Can a set of entirely positive market comments endanger the revenue stream health of a tech hardware business?
Apple’s September 9, 2014 new products debut has magnetized an almost entirely positive set of market comments. But can such a set of editorial content actually work against Apple? The lopsided set of positive, almost glowing market commentary about the iPhone 6, 6S, iWatch, and iPay reaches a pinnacle, of sorts, in a piece written by Tiernan Ray, which was published by Barrons on September 16, 2014. The title of this article is Apple: Don’t Listen to the Doomsayers. Even Ray’s decision to include a contrarian opinion expressed by Doug Kass of Seabreeze Partners in his bucket of “doomsayers”, in this writer’s opinion, exemplifies the excessive weight of positive opinion about these new products, and what they promise to bring to Apple.
So, to answer the question posed in the title of this post, we certainly hold the opinion an almost unanimously positive market reception for a set of comparatively very expensive products like these from Apple, can be dangerous to the financial health of the ISV producing them. It is simply not tenable, in this writer’s opinion, to assume Apple will be able to pay for the very high market capitalization it presently enjoys by continuing to focus on the top of the consumer market for these devices. Regardless of whether the cost of purchasing an iPhone 6S is subsidized by a carrier here in the US, or a consumer ends up paying outright to purchase one, a $199.00 street price is not reflective of the TRUE cost of acquiring the product.
The US market is trained to react positively to offers fueled with artificially low prices. Not so the rest of the world, and, especially not so in emerging markets. These other locales and communities of consumers are not likely to line up to buy either of these smart phones anytime soon. These products will only be available, at launch, in a basket of countries, and, in this writer’s opinion, for good reason. Average global consumers simply cannot afford these devices.
What is even more troubling about the editorial euphoria bubbling up around these devices and the debut, as a marketing communications piece in its own right, is the complacency expressed by what is referred to as the “mainstream media”, here in the U.S. on the question of whether average consumers here in the US will have the fortitude to make rational decisions about whether or not it makes sense to purchase one of the products.

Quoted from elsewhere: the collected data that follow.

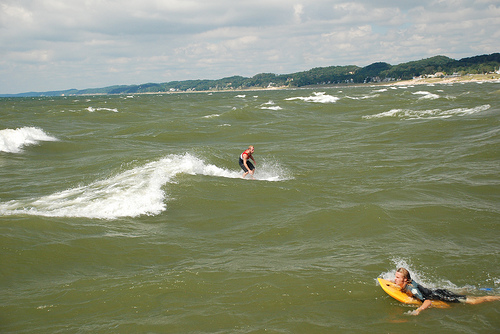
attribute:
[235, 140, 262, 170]
man — surfing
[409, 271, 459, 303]
wetsuit — black, gray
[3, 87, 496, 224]
waves — Small, white, capped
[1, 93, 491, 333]
water — green, grey and green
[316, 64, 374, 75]
hill — tree-covered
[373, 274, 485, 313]
surfboard — yellow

One popular publication ran a headline something like this: “Like it or not, Wearables are Here to Stay”. Have we really reached the age of “solution without a problem” on steroids? This writer does not think so. If consumers do not need wearable tech, then they won’t buy devices in the category. Certainly, different consumer segments exhibit different needs, but all this talk will have to evolve into buying action before we can really be convinced a shift in consumer sentiment has occurred.
Bottom line: the old adage “too much of a good thing” speaks the truth. It will be interesting to gauge results a quarter or two down the road.